Web document revisions:
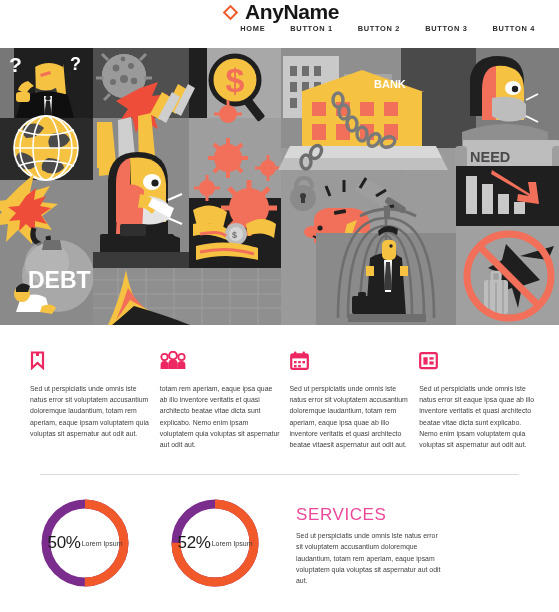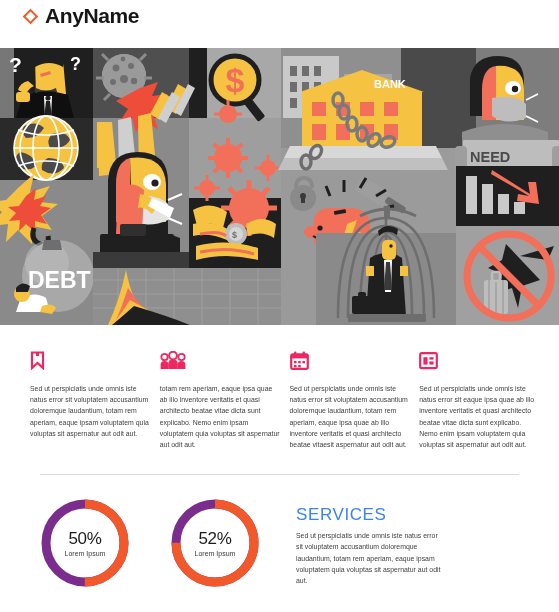--- a/index.html
+++ b/index.html
@@ -10,20 +10,21 @@
     overflow: hidden;
   }
   .page { position: relative; width: 559px; height: 612px; background:#fff; }
 
   
   .header {
     height: 48px; width: 100%;
     display: flex; align-items: center;
     padding: 0 20px 16px 22px;
     background:#fff;
+    flex-direction:column;
   }
   .logo { display:flex; align-items:center; gap:6px; }
   .logo-mark { width:17px; height:17px; position:relative; }
   .logo-mark .dia {
     position:absolute; left:50%; top:50%;
     width:11px; height:11px; margin:-5.5px 0 0 -5.5px;
     border:2.4px solid #F05A28; transform:rotate(45deg);
   }
   .logo-text { font-size:21px; font-weight:bold; color:#161616; letter-spacing:-0.4px; }
   .nav { margin-left:auto; display:flex; align-items:center; gap:25px; padding-right:4px; }
@@ -44,44 +45,51 @@
   .feat-text { font-size:6.9px; line-height:1.62; color:#414141; }
 
   .divider { height:1px; background:#dcdcdc; margin:14px 40px 0 40px; }
 
   
   .stats { display:flex; align-items:flex-start; padding:22px 12px 0 20px; gap:0; }
   .donut-wrap { width:130px; display:flex; justify-content:center; }
   .donut { position:relative; width:92px; height:92px; }
   .donut svg { display:block; transform:rotate(-90deg); }
   .donut-center {
-    position:absolute; inset:0; display:flex; flex-direction:column;
+    position:absolute; inset:0; display:flex; flex-direction:row;
     align-items:center; justify-content:center; gap:1px;
   }
   .donut-pct { font-size:17px; color:#1c1c1c; letter-spacing:-0.3px; }
   .donut-lbl { font-size:7px; color:#3a3a3a; }
 
   .services { width:150px; padding-top:8px; margin-left:16px; }
   .services h2 {
-    font-size:17px; font-weight:normal; color:#3b82f6;
+    font-size:17px; font-weight:normal; color:#ec4899;
     letter-spacing:0.6px; margin-bottom:5px;
   }
   .services p { font-size:6.9px; line-height:1.62; color:#414141; }
 </style>
 </head>
 <body>
 
 <div class="page">
 
   <div class="header">
     <div class="logo">
       <span class="logo-mark">
           <span class="dia"></span>
         </span>
       <span class="logo-text">AnyName</span>
+    </div>
+    <div class="nav">
+      <div class="nav-item">HOME</div>
+      <div class="nav-item">BUTTON 1</div>
+      <div class="nav-item">BUTTON 2</div>
+      <div class="nav-item">BUTTON 3</div>
+      <div class="nav-item">BUTTON 4</div>
     </div>
   </div>
 
   <div class="hero">
     <svg width="559" height="277" viewBox="0 0 559 277">
 
       <rect x="0" y="0" width="93" height="70" fill="#6e6e6e"></rect>
       <rect x="0" y="0" width="93" height="70" fill="#777"></rect>
       <rect x="14" y="0" width="79" height="70" fill="#1f1f1f"></rect>
       <rect x="93" y="0" width="96" height="70" fill="#4f4f4f"></rect>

__Instructions to follow__
Could you restate every record above word for word, dropping the pictures?

__Response box__
--- a/index.html
+++ b/index.html
@@ -10,20 +10,21 @@
     overflow: hidden;
   }
   .page { position: relative; width: 559px; height: 612px; background:#fff; }
 
   
   .header {
     height: 48px; width: 100%;
     display: flex; align-items: center;
     padding: 0 20px 16px 22px;
     background:#fff;
+    flex-direction:column;
   }
   .logo { display:flex; align-items:center; gap:6px; }
   .logo-mark { width:17px; height:17px; position:relative; }
   .logo-mark .dia {
     position:absolute; left:50%; top:50%;
     width:11px; height:11px; margin:-5.5px 0 0 -5.5px;
     border:2.4px solid #F05A28; transform:rotate(45deg);
   }
   .logo-text { font-size:21px; font-weight:bold; color:#161616; letter-spacing:-0.4px; }
   .nav { margin-left:auto; display:flex; align-items:center; gap:25px; padding-right:4px; }
@@ -44,44 +45,51 @@
   .feat-text { font-size:6.9px; line-height:1.62; color:#414141; }
 
   .divider { height:1px; background:#dcdcdc; margin:14px 40px 0 40px; }
 
   
   .stats { display:flex; align-items:flex-start; padding:22px 12px 0 20px; gap:0; }
   .donut-wrap { width:130px; display:flex; justify-content:center; }
   .donut { position:relative; width:92px; height:92px; }
   .donut svg { display:block; transform:rotate(-90deg); }
   .donut-center {
-    position:absolute; inset:0; display:flex; flex-direction:column;
+    position:absolute; inset:0; display:flex; flex-direction:row;
     align-items:center; justify-content:center; gap:1px;
   }
   .donut-pct { font-size:17px; color:#1c1c1c; letter-spacing:-0.3px; }
   .donut-lbl { font-size:7px; color:#3a3a3a; }
 
   .services { width:150px; padding-top:8px; margin-left:16px; }
   .services h2 {
-    font-size:17px; font-weight:normal; color:#3b82f6;
+    font-size:17px; font-weight:normal; color:#ec4899;
     letter-spacing:0.6px; margin-bottom:5px;
   }
   .services p { font-size:6.9px; line-height:1.62; color:#414141; }
 </style>
 </head>
 <body>
 
 <div class="page">
 
   <div class="header">
     <div class="logo">
       <span class="logo-mark">
           <span class="dia"></span>
         </span>
       <span class="logo-text">AnyName</span>
+    </div>
+    <div class="nav">
+      <div class="nav-item">HOME</div>
+      <div class="nav-item">BUTTON 1</div>
+      <div class="nav-item">BUTTON 2</div>
+      <div class="nav-item">BUTTON 3</div>
+      <div class="nav-item">BUTTON 4</div>
     </div>
   </div>
 
   <div class="hero">
     <svg width="559" height="277" viewBox="0 0 559 277">
 
       <rect x="0" y="0" width="93" height="70" fill="#6e6e6e"></rect>
       <rect x="0" y="0" width="93" height="70" fill="#777"></rect>
       <rect x="14" y="0" width="79" height="70" fill="#1f1f1f"></rect>
       <rect x="93" y="0" width="96" height="70" fill="#4f4f4f"></rect>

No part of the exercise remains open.